What is Art?

Fantasy is in the eye of the beholder.
A state of mind. It’s what you get in what you see.

Art is what we call the thing an artist does. It’s not the medium or the oil or the price or whether it hangs on a wall or you eat it. What matters, what makes it art, is that the person who made it overcame the resistance, ignored the voice of doubt and made something worth making. Something risky. Something human. Art is not in the eye of the beholder. It’s in the soul of the artist.
– Seth Godin

Intent and Interpretation

When I release my work into the world, I’m constantly amazed by how differently each viewer interprets and responds to the same image. I’ll create a photograph thinking it conveys one specific message, only to discover through feedback and conversations that recipients see layers of meaning I never intended. This disconnect fascinates me because it reveals how my art becomes a collaborative experience – I provide the visual foundation, but the viewer brings their own experiences, emotions, and cultural background to complete the narrative in their own mind.

I’ve learned that my graphic designs often serve as catalysts for conversations and decisions I never anticipated.

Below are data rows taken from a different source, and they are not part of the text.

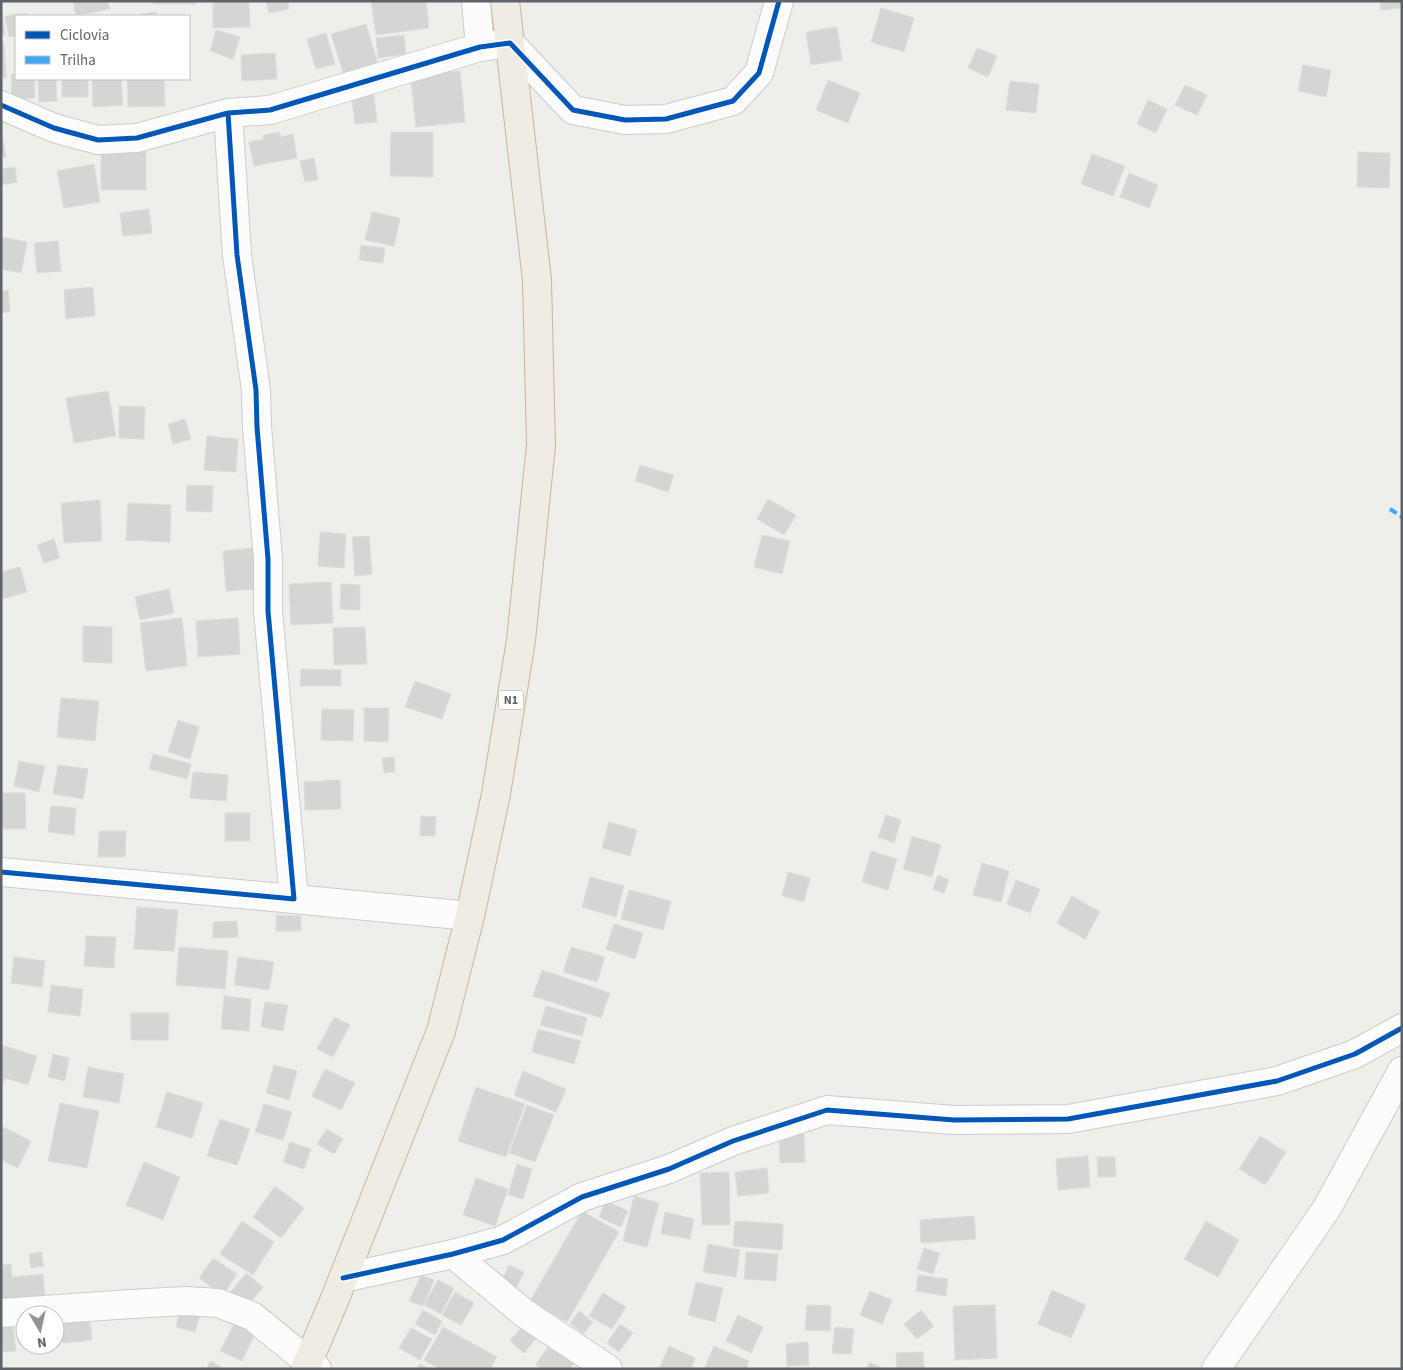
<svg xmlns="http://www.w3.org/2000/svg" width="1403" height="1370" viewBox="0 0 1403 1370" font-family="'Source Sans 3',sans-serif">
	<style>
		.building { fill: #d5d5d3; stroke: #deddda }
		.lines { fill: none; stroke-linecap: round; stroke-linejoin: round }
		.street-casing { stroke: #cbcccc; stroke-width: 30 }
		.highway-casing { stroke: #c5b798; stroke-width: 30 }
		.street { stroke: #fcfcfc; stroke-width: 28 }
		.highway { stroke: #f0ece3; stroke-width: 28 }
		.quiet { stroke: #3fa9f5; stroke-width: 4; stroke-dasharray: 8 4; stroke-linecap: butt }
		.cycleway-casing { stroke: #fff; stroke-width: 8 }
		.cycleway { stroke: #0057b8; stroke-width: 5 }
		.labels { text-anchor: middle; dominant-baseline: central; stroke-width: 4.5; stroke-linejoin: round; paint-order: stroke }
		.shield { fill: #fff; stroke: #8f9295; stroke-width: 1 }
		.shield-label { font-size: 12px; font-weight: bold; fill: #5f6367 }
	</style>
	<rect width="100%" height="100%" fill="#eeeeea"/>
	<path class="building" d="M1 1 5 35H1Z
		M73 1H108L110 9 76 16Z
		M153 1H196V4H153Z
		M213 1H249L250 27 213 28Z
		M266 1H288L289 9 269 13Z
		M371 1H426L429 28 376 35Z
		M1380 1H1402V8L1381 10Z
		M881 8 914 18 904 52 871 42Z
		M156 12 157 16H142L141 14Z
		M26 13V16H16V36L9 37 5 16Z
		M366 24 379 68 345 79 331 34Z
		M837 27 842 60 811 65 806 32Z
		M216 30 240 37 233 59 210 51Z
		M326 33 335 64 316 69 307 39Z
		M404 35 406 54 378 58 376 38Z
		M1 43H4L6 78H1Z
		M977 48 997 56 988 77 968 68Z
		M275 53 277 79 242 81 241 55Z
		M1303 65 1331 70 1326 97 1298 91Z
		M410 70 429 74 460 71 465 122 416 127Z
		M11 74H16V79H34L35 98 12 99Z
		M38 79H56L57 101 39 102Z
		M62 79H88V97H62Z
		M92 79H121L123 105 93 107Z
		M127 79H164L165 106 128 107Z
		M828 80 860 93 848 123 816 110Z
		M1010 81 1039 84 1036 113 1006 110Z
		M1185 85 1207 95 1197 115 1175 105Z
		M373 90 377 122 355 124 351 93Z
		M1148 100 1167 109 1156 133 1137 124Z
		M1 127 6 157H1Z
		M280 132V137L293 134 297 158 254 166 249 142 263 139V135Z
		M391 132H433V177L390 176Z
		M101 151H146V190H101Z
		M1358 152 1390 153 1389 188 1357 187Z
		M1092 154 1125 166 1113 196 1081 184Z
		M314 158 318 180 305 182 300 161Z
		M94 164 100 202 64 208 57 171Z
		M15 167 17 182 1 185V169Z
		M1129 173 1158 185 1149 208 1120 197Z
		M149 209 152 233 123 236 120 213Z
		M372 212 400 218 394 246 365 240Z
		M1 237 27 242 21 273 1 269Z
		M58 241 61 271 37 273 34 243Z
		M361 245 385 248 383 263 359 260Z
		M93 287 95 316 66 319 64 290Z
		M8 290 10 312 1 313V291Z
		M108 391 116 436 74 443 66 398Z
		M119 406 145 407 144 439 119 438Z
		M185 419 191 439 173 444 168 424Z
		M207 436 238 439 236 472 204 470Z
		M640 465 674 475 668 492 635 481Z
		M187 485 213 486 212 512 186 511Z
		M768 499 796 515 784 535 757 519Z
		M100 500 102 541 64 543 61 503Z
		M128 503 171 505 170 542 126 540Z
		M320 532 346 534 344 568 318 566Z
		M762 535 790 541 782 574 754 567Z
		M369 536 372 574 355 576 352 537Z
		M54 539 60 558 44 563 37 545Z
		M254 548 257 589 226 591 223 551Z
		M20 567 27 592 2 599 1 572Z
		M331 582 333 623 291 625 289 584Z
		M341 584 360 585V610L340 609Z
		M169 589 174 613 140 620 135 597Z
		M182 618 187 666 146 671 140 623Z
		M238 618 240 654 198 657 196 621Z
		M83 626 112 627V663L83 662Z
		M365 627 367 664 334 665 333 628Z
		M301 669 341 670V686H300Z
		M415 681 451 694 442 719 405 707Z
		M61 698 99 701 95 741 57 737Z
		M364 708H389L388 742 364 741Z
		M322 709 354 710 353 741 321 740Z
		M178 720 199 727 190 759 168 752Z
		M153 754 191 764 187 779 149 769Z
		M394 757 395 772 384 773 382 758Z
		M19 761 45 766 39 792 14 786Z
		M58 765 88 769 83 799 53 794Z
		M193 772 228 775 226 801 190 798Z
		M340 780 341 809 305 810 304 782Z
		M1 793H25L26 829H1Z
		M51 806 76 808 74 835 48 832Z
		M225 813H250V841H225Z
		M886 815 901 820 894 843 878 837Z
		M421 816 436 817 435 836H420Z
		M609 822 637 830 630 856 602 848Z
		M99 831H126L125 857H98Z
		M912 836 941 845 932 877 903 869Z
		M871 851 897 859 888 890 862 882Z
		M982 863 1009 871 1001 902 973 895Z
		M788 872 810 878 804 902 782 896Z
		M938 875 949 880 944 893 933 889Z
		M590 877 624 886 616 917 582 907Z
		M1016 880 1040 889 1030 913 1007 904Z
		M629 890 671 901 663 930 621 919Z
		M1072 896 1100 912 1085 939 1057 923Z
		M137 907 178 910 174 951 134 949Z
		M276 915 301 916V931H276Z
		M237 921 238 937 213 938V922Z
		M614 924 643 933 635 959 606 949Z
		M86 936 116 937 114 968 84 966Z
		M179 947 228 951 225 989 176 985Z
		M571 947 605 957 597 982 563 972Z
		M14 957 45 961 42 987 11 983Z
		M238 957 274 962 269 990 234 985Z
		M542 970 610 993 601 1018 533 996Z
		M51 985 83 989 80 1016 48 1012Z
		M224 996 251 999 249 1031 221 1029Z
		M265 1002 288 1005 283 1031 261 1027Z
		M546 1006 587 1018 582 1036 540 1025Z
		M131 1013H169L168 1040H131Z
		M334 1017 350 1025 333 1057 317 1049Z
		M538 1029 581 1041 574 1064 532 1052Z
		M1 1045 37 1056 28 1085 5 1078 1 1089Z
		M53 1054 69 1058 65 1081 48 1077Z
		M274 1065 297 1071 289 1100 266 1093Z
		M88 1067 124 1074 119 1103 83 1097Z
		M325 1069 355 1083 341 1110 312 1096Z
		M523 1071 566 1089 556 1112 514 1095Z
		M476 1087 525 1104 506 1157 458 1141Z
		M167 1092 203 1103 192 1138 156 1127Z
		M60 1103 99 1111 87 1168 48 1161Z
		M264 1104 292 1112 283 1140 255 1132Z
		M527 1105 554 1115 535 1162 509 1153Z
		M220 1119 250 1129 237 1165 207 1156Z
		M1 1126 31 1141 18 1168 1 1160Z
		M327 1129 343 1139 334 1154 317 1144Z
		M804 1134 805 1162 780 1163 779 1135Z
		M1260 1136 1286 1152 1265 1185 1239 1169Z
		M290 1142 311 1149 304 1169 283 1162Z
		M1088 1156 1090 1187 1058 1190 1056 1159Z
		M1097 1157H1115L1116 1177H1098Z
		M144 1162 180 1177 163 1220 126 1205Z
		M517 1164 532 1169 523 1199 508 1195Z
		M767 1168 769 1193 738 1196 735 1172Z
		M729 1172 730 1225H702L700 1173Z
		M476 1178 508 1189 495 1226 463 1215Z
		M275 1186 304 1208 281 1238 253 1217Z
		M634 1196 659 1203 647 1247 623 1241Z
		M606 1201 628 1211 621 1227 599 1217Z
		M582 1211 619 1232 567 1322 530 1301Z
		M665 1212 694 1219 690 1239 661 1234Z
		M974 1216 976 1239 921 1243 920 1220Z
		M242 1221 274 1242 253 1275 220 1254Z
		M735 1221 783 1224 782 1250 733 1246Z
		M1206 1221 1239 1240 1218 1277 1184 1259Z
		M708 1244 740 1250 736 1277 703 1272Z
		M924 1248 940 1253 933 1274 917 1269Z
		M41 1252 44 1266 31 1268 29 1254Z
		M746 1252 778 1254 776 1281 744 1279Z
		M213 1258 237 1274 223 1295 199 1278Z
		M11 1264 12 1277 43 1274 45 1298 1 1301V1265Z
		M509 1265 524 1272 516 1289 501 1282Z
		M246 1273 263 1287 246 1308 229 1294Z
		M421 1275 434 1280 423 1306 409 1301Z
		M918 1275 948 1279 946 1296 916 1291Z
		M438 1280 454 1288 441 1314 424 1305Z
		M696 1282 723 1288 715 1322 688 1315Z
		M1052 1290 1086 1305 1071 1338 1038 1324Z
		M870 1291 892 1300 882 1324 860 1315Z
		M455 1292 474 1303 461 1325 442 1315Z
		M603 1293 626 1307 612 1329 589 1316Z
		M182 1303 202 1308 195 1332 176 1327Z
		M807 1305 831 1306 830 1331 805 1330Z
		M995 1305 997 1358 955 1360 953 1306Z
		M89 1310 92 1340 63 1343 60 1313Z
		M423 1310 442 1321 435 1335 415 1324Z
		M921 1310 934 1326 917 1339 904 1324Z
		M579 1311 593 1322 583 1334 570 1323Z
		M738 1315 763 1327 751 1353 726 1341Z
		M12 1319 16 1351 1 1352V1320Z
		M234 1324 255 1334 242 1361 220 1351Z
		M620 1324 633 1333 619 1352 607 1343Z
		M523 1325 537 1337 524 1353 510 1341Z
		M443 1327 497 1357 490 1369H440L424 1360Z
		M835 1327 854 1329 851 1354 832 1353Z
		M411 1328 432 1339 420 1360 399 1348Z
		M552 1341 577 1358 570 1369H542L536 1364Z
		M808 1342 809 1365 787 1366 786 1344Z
		M669 1346 695 1358 691 1369H659Z
		M714 1346 749 1361 746 1369H704Z
		M923 1352 924 1369H897L896 1353Z
		M211 1361 224 1369H206Z
		M870 1362 883 1369H866Z
		M420 1364 429 1369H417Z"/>
	<g class="lines">
		<defs>
			<path id="street" d="M476 1 480 47
				M1 105 54 128 98 140 137 138 228 113 270 110 480 47 510 43 573 110 625 120 666 119 733 101 759 73 779 1
				M1 872 294 899 268 611V559L257 427 256 390 237 255 228 113
				M294 899 470 916
				M453 1254 524 1313 608 1369
				M343 1278 453 1254 503 1240 582 1197 669 1169 733 1141 827 1110 954 1120 1068 1119 1277 1081 1355 1054 1402 1028
				M1 1313 131 1304 185 1301 218 1303 252 1316 317 1369
				M1216 1369 1327 1208 1402 1071"/>
			<path id="highway" d="M305 1369 334 1301 441 1031 470 916 496 794 521 640 541 445 537 280 505 1"/>
		</defs>
		<use href="#street" class="street-casing"/>
		<use href="#highway" class="highway-casing"/>
		<use href="#street" class="street"/>
		<use href="#highway" class="highway"/>
		<path class="quiet" d="M1390 509 1402 517"/>
		<defs>
			<path id="cycleway" d="M1 105 54 128 98 140 137 138 228 113 270 110 480 47 510 43 573 110 625 120 666 119 733 101 759 73 779 1
				M1 872 294 899 268 611V559L257 427 256 390 237 255 228 113
				M343 1278 453 1254 503 1240 582 1197 669 1169 733 1141 827 1110 954 1120 1068 1119 1277 1081 1355 1054 1402 1028"/>
		</defs>
		<use href="#cycleway" class="cycleway-casing"/>
		<use href="#cycleway" class="cycleway"/>
	</g>
	<g class="labels">
		<rect class="shield" x="498.5" y="690.5" width="25" height="19" rx="4"/>
		<g class="shield-label">
			<text x="511" y="700">N1</text>
		</g>
	</g>
	<rect width="1403" height="1370" fill="none" stroke="#5f6367" stroke-width="5"/>
	<rect x="15" y="15" width="175" height="65" fill="#ffffff" stroke="#bfc1c2"/>
	<rect x="25" y="31" width="25" height="8" fill="#0057b8" stroke="#bfc1c2"/>
	<text x="60" y="40" font-size="15" fill="#5f6367">Ciclovia</text>
	<rect x="25" y="56" width="25" height="8" fill="#3fa9f5" stroke="#bfc1c2"/>
	<text x="60" y="65" font-size="15" fill="#5f6367">Trilha</text>
	<g transform="translate(40 1330) rotate(171)"><circle r="24" fill="#ffffff" stroke="#bfc1c2"/>
	<path d="M0-4L9 19L0 12L-9 19Z" fill="#919495"/>
	<text y="-8" font-size="14" font-weight="bold" text-anchor="middle" fill="#5f6367">N</text>
	</g>
</svg>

A poster I created for a local event might inspire someone to volunteer for the first time, or an infographic I designed about mental health might give someone the courage to seek therapy. What strikes me is how recipients often take my visual work and extend it beyond its original purpose, using it as a springboard for personal growth or community action that far exceeds my initial intentions.

The most rewarding aspect of my practice is witnessing the delayed impact my work has on people’s lives. Recipients will reach out months or even years later to tell me how a particular image influenced a major life decision or helped them through a difficult period. These responses teach me that as an artist, I’m not just creating visual content – I’m contributing fragments to people’s personal narratives, providing them with visual tools they can return to when they need inspiration, comfort, or courage to see their world from a new angle.